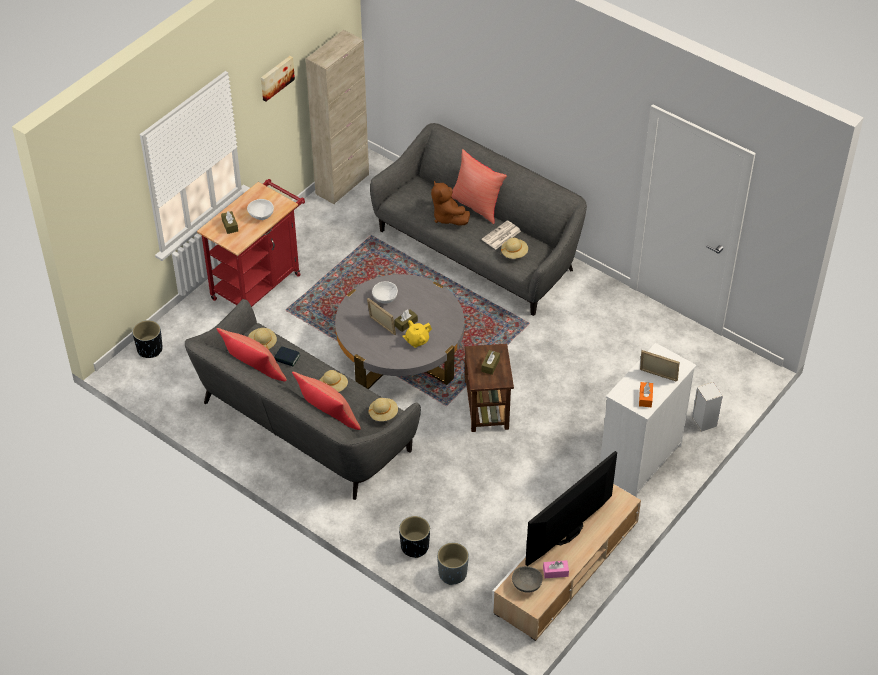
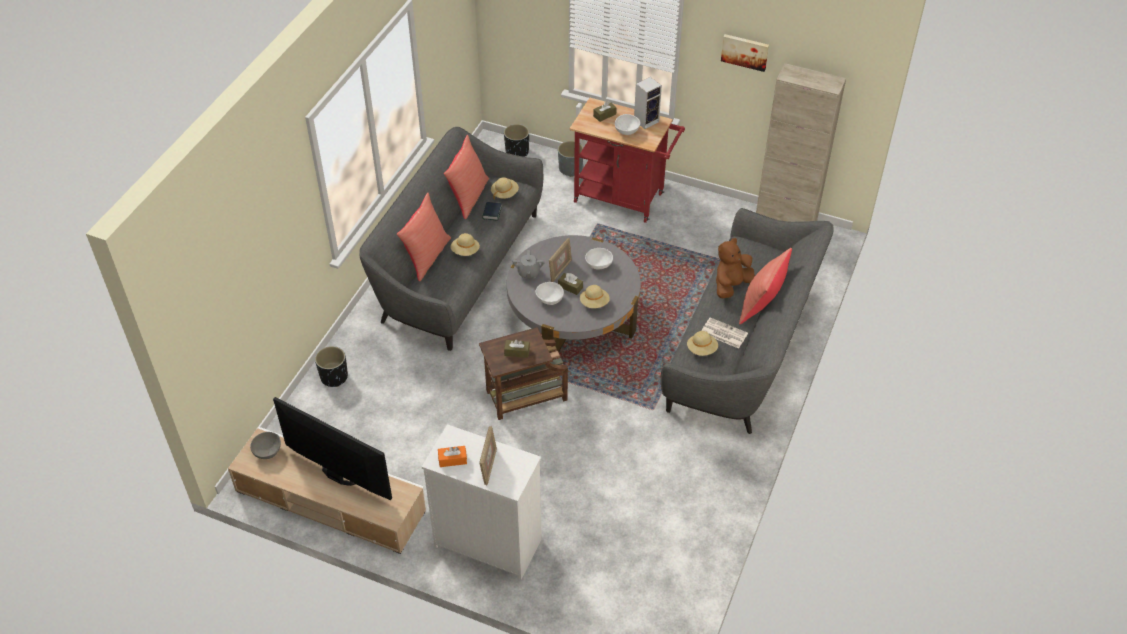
camera: 75 degrees right, 0 degrees up
beige hat [369,398,398,421] -> beige hat moved to [580,285,610,308]
yellow teapot [403,320,432,348] -> white bowl [535,282,564,305]
grey planter [437,543,469,585] -> grey planter moved to [558,141,583,177]
pink tissue box [543,560,569,578] -> none
speaker [692,382,723,432] -> speaker moved to [634,77,662,129]
none -> grey teapot [513,250,545,278]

________________________________________

**WHAT YOU NEED TO DO**
Repeat all of the material above exactly, leaving out pictures.

**EXERCISE SOLUTION**
camera: 75 degrees right, 0 degrees up
beige hat [369,398,398,421] -> beige hat moved to [580,285,610,308]
yellow teapot [403,320,432,348] -> white bowl [535,282,564,305]
grey planter [437,543,469,585] -> grey planter moved to [558,141,583,177]
pink tissue box [543,560,569,578] -> none
speaker [692,382,723,432] -> speaker moved to [634,77,662,129]
none -> grey teapot [513,250,545,278]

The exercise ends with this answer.